Üçüncü sav: “Efendim, bu metinler geçmişimizin ve kültürümüzün temel ürünleridir; bir genç bunları okuyup öğrenmezse geleceğini de göremez. O hâlde yayınevleri eski yazıdan yeni yazıya çevrilmiş metinleri, bilinmeyen sözcüklerin karşılıklarını ayraç içinde ya da sayfa altında dipnot olarak versin” savı. Bu yöntem, okur açısından bir işkenceden farksız sonuç doğurur. Kitabı yayına hazırlayan karşılığı verilecek sözcükleri nasıl ve hangi okura göre belirleyecek? Bu yöntemi uygulayan yayınevlerinin kitaplarında görüyoruz ki çoğu zaman, “bilinmeyen sözcük”ün metindeki yan anlamını, mecaz anlamını, ironik anlamını, argo anlamını ve benzeri anlamlarını değil, kolay yolu seçip sözlük anlamı verilmektedir. Bu yol da okura yardımcı olmak bir yana, kafasını karıştırmaktadır.

Dördüncü sav: “Efendim, bu metinler geçmişimizin ve kültürümüzün temel ürünleridir; bir genç bunları okuyup öğrenmezse geleceğini de göremez. O hâlde yayınevleri eski yazıdan yeni yazıya çevrilmiş metinleri hiç dokunmadan, aynen basmalıdır. Sözlük diye bir şey var, değil mi! Okuyucu bilmediği sözcükleri sözlükten bizahmet (bi’z-zahmet) bakıversin canım. Eski metinler kutsaldır, bunlara dokunmak, edebiyata tecâvüzdür, ihânettir” savı. Bunları söyleyen bilgiçler takımı, eleştiri tarihini okumamış, Osmanlıca’dan ve Arap harflerinden hangi Osmanlı eleştirmen ve yazarlarının yakındığını öğrenememiş kimseler ve bunların şakşakçıları olan “internet yorumu” yazanlar; Uğur Mumcu’nun dediği gibi “bilgi sahibi olmadan fikir sahibi olanlar”dır.

Beşinci ve akılcı sav: Bu konuda, öğretici metinler bir yana, yazınsal metinleri şiir, düzsözel şiir ve düzsöz metinler olmak üzere ikiye ayırmalıdır. Şiirin, yabancı bir dile çevrilmesi bile mümkün olmadığına göre, şiir kitapları asıl metin ve günümüz diline çevirisi olmak üzere iki dilli olarak basılabilir. Okur da, isterse çevirilerini değil asıl metinlerini okur.
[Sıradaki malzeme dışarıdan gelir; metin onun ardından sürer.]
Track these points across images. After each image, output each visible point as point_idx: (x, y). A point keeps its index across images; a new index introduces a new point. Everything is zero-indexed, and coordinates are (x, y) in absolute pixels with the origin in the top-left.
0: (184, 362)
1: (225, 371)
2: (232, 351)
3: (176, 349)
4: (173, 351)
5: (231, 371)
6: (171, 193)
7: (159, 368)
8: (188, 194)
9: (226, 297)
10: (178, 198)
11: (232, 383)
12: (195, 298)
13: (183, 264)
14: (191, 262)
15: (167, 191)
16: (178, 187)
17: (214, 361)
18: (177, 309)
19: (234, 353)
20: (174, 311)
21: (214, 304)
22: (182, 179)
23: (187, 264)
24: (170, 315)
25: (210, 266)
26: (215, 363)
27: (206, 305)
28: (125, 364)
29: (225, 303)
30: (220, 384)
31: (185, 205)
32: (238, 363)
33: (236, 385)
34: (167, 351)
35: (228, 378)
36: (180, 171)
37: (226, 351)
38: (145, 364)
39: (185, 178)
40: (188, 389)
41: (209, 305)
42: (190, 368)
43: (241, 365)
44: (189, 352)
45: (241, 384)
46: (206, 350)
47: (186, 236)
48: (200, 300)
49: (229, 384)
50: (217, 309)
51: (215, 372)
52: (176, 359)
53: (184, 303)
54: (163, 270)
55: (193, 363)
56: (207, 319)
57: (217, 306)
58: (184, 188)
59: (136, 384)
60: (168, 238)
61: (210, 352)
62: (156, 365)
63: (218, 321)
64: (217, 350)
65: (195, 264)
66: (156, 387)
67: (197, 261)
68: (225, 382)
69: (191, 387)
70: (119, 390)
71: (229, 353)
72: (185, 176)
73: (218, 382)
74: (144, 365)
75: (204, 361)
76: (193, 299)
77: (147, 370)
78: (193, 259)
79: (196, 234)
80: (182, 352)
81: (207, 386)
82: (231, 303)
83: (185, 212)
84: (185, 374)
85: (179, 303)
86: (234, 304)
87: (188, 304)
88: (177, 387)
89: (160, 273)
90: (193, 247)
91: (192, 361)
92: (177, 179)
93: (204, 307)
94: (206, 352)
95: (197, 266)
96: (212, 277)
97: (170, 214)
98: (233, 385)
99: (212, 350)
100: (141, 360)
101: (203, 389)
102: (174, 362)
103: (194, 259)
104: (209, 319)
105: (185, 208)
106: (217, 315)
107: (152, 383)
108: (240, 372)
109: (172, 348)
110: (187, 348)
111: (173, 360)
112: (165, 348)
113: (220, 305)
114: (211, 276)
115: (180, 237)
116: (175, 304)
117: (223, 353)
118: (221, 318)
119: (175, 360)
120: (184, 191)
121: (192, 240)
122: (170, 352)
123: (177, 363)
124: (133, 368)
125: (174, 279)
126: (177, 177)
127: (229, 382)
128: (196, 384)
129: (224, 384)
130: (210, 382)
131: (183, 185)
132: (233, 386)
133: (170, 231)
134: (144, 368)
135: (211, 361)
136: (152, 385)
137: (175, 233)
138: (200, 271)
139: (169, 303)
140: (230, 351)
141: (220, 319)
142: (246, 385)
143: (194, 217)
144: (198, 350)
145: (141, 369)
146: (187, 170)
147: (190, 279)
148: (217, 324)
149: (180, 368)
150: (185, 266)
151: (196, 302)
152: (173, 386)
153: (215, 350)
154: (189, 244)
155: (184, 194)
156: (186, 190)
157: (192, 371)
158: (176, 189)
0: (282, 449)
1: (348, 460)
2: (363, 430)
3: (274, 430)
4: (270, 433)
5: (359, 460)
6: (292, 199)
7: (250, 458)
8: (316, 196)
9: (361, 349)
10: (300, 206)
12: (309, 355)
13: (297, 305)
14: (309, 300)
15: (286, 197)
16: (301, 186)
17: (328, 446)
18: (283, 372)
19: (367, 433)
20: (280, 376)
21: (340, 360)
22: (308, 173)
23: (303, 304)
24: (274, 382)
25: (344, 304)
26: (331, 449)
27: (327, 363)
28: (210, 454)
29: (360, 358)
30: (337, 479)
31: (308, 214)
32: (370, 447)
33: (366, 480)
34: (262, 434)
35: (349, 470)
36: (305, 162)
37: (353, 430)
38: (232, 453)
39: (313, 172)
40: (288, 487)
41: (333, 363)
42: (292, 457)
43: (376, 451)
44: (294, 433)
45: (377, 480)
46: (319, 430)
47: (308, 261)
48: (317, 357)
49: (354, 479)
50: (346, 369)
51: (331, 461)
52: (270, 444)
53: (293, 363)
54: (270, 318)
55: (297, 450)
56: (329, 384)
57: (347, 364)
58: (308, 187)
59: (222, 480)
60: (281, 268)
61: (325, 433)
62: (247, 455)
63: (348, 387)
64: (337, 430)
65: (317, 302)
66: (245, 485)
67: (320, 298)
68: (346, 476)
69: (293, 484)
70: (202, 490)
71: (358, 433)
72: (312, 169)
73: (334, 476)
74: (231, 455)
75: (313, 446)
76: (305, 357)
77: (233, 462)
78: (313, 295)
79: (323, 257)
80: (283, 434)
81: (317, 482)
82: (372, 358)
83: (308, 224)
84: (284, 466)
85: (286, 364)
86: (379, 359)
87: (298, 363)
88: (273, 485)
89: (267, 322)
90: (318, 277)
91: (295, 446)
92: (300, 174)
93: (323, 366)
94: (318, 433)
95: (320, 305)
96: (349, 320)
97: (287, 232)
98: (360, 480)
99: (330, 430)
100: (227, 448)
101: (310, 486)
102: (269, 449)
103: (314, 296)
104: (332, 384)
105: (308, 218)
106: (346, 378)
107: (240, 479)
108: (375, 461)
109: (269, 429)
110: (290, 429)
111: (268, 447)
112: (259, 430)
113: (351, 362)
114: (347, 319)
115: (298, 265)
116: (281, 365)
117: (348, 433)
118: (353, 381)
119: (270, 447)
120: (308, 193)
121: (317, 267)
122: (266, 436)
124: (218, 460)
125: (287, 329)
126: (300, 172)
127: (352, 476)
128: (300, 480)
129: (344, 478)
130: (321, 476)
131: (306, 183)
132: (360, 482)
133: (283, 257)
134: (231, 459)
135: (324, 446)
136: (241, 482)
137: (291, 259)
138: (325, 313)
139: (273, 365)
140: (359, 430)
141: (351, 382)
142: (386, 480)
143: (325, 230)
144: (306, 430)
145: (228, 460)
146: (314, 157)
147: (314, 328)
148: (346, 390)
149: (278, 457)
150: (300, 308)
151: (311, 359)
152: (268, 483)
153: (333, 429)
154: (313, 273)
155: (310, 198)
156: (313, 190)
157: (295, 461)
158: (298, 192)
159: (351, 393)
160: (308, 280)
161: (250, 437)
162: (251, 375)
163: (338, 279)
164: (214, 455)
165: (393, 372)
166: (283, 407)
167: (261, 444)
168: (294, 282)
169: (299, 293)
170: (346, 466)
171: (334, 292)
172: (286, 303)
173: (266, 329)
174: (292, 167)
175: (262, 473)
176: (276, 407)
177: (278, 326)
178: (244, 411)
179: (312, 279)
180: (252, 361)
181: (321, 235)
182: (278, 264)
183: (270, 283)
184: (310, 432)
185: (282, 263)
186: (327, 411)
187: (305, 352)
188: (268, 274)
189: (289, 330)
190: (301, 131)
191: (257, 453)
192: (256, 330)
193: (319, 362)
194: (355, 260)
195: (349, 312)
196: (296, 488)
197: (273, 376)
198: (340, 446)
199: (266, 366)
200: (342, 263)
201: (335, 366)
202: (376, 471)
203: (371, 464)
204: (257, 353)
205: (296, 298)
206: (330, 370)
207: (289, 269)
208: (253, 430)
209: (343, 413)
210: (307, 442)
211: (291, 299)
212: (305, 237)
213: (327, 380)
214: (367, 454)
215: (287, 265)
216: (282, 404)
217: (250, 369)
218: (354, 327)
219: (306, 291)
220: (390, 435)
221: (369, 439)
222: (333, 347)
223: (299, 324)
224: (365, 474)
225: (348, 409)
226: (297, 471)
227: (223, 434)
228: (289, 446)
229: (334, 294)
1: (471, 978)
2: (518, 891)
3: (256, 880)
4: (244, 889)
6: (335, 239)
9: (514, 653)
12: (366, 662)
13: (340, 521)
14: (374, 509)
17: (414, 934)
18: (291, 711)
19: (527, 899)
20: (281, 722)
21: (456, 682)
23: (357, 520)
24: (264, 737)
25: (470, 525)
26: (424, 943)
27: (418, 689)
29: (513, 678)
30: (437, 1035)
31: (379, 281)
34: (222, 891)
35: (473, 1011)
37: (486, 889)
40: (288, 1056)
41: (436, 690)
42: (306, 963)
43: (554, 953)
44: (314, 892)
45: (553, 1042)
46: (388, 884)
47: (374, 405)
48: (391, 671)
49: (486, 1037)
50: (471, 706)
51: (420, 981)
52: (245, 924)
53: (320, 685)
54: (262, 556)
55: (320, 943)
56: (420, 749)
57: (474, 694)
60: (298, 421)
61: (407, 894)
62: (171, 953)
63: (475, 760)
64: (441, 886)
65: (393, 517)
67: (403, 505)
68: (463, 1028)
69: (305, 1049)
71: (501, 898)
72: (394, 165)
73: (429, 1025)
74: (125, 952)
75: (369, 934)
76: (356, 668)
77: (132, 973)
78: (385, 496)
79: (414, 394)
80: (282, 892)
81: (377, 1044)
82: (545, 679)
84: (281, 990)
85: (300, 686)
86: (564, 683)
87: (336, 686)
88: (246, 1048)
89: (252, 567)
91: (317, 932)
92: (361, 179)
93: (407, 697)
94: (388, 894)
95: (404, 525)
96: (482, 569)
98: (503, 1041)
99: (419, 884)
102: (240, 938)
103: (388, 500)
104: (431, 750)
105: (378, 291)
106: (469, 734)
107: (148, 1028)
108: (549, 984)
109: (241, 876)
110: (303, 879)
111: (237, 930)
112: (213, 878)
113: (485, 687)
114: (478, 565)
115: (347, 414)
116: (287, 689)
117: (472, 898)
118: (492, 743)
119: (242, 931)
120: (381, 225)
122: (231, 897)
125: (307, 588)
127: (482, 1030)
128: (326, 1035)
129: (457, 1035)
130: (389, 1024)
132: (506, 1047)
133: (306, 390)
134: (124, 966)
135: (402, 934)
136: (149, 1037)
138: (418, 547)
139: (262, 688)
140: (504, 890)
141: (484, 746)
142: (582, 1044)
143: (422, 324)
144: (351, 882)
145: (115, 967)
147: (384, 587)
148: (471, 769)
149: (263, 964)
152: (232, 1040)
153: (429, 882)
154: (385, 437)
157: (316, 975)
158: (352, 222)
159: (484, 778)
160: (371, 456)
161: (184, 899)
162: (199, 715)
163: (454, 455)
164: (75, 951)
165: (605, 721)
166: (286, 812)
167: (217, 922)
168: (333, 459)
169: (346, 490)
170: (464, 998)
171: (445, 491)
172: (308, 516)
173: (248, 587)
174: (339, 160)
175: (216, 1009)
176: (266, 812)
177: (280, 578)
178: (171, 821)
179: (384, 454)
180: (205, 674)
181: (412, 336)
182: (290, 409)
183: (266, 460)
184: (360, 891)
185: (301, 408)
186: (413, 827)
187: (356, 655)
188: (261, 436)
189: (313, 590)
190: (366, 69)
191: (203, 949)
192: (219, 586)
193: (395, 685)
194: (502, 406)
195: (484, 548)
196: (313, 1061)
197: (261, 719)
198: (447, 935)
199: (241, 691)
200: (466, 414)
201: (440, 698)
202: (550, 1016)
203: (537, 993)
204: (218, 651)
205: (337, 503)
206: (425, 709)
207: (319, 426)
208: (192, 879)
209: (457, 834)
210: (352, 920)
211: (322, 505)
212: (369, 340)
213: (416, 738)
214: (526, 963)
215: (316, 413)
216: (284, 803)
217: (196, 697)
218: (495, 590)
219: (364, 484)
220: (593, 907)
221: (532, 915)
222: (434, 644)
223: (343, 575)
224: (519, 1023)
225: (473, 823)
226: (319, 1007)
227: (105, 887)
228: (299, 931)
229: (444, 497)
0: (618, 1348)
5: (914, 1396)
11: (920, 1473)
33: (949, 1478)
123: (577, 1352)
Roman, öykü ve benzeri düzsöz yapıtlara gelince, yukarda söylediğim gibi çift dilli basmak özellikle kalın kitaplarda sayfa sayısını ikiye katlayacağı için, bunların metinleri ancak doğrudan günümüz diline çevrilerek basılabilir. Elbet de Hâlid Ziyâ, Mehmed Rauf gibi üslûpçu yazarların metinlerini iki dilli basmak en doğrusudur; ama kitabın satış fiyatı yayıncının belini büker. O zaman, üslûpçu yazarların metinlerine elden geldiğince dikkatli ve az dokunulmalıdır. Hâlid Ziyâ, son yıllarında başta Aşk-ı Memnû olmak üzere kimi yapıtlarının dilini yalınlaştırmayı kendi eliyle yapmıştı; Mehmed Rauf’un Eylül başyapıtını da dâmâdı yazar Selâmi İzzet Sedes yalınlaştırmış ve yanlış anımsamıyorsam “metne daha fazla dokunmanın elinden gelmediği, ama yeni kuşakların gerekirse daha da yalınlaştırabilecekleri”ni belirten bir not da koymuştu. Ancak, elli küsur yıl önce yapılan bu yalınlaştırmalar doğallıkla günümüz gençleri için yetersiz kalır.

  1. NOT: Bu yazıda F(ı)ransızca’dan aldığımız “classique” kavramını “kılasik” diye yazdım. Çünkü Türkçe’de sözcük başında iki ünsüz bulunmaz; ya “kılasik” diye okumak ve yazmak zorundasınız, ya da dili ve Türkçe vurguyu zorlayarak “klasik”. İkinci durumda “ı”sız söylemek sorunda kalacağınız ve vurgu ilk heceye geçeceği için hem dilin “vurgu dizgesini bozarsınız”, hem de Fıransızca’daki gibi söyleyemezsiniz. Bu konuda bk. Özgür Edebiyat, Kemal Bek, “F(ı)ransızca Asıllı Sözcüklerin Başındaki Çift Sessizler Nasıl Yazılmalı?”, sayı 25, s. 129.
  2. NOT: Bu kitap için Murat Bardakçı’nın ve Sabit Kemal Bayıldıran’ın yazdıkları olumsuz ve incelik sınırlarını zorlayan yazılara verilen yanıtlar, “Tartışmalar” bölümünde okunabilir.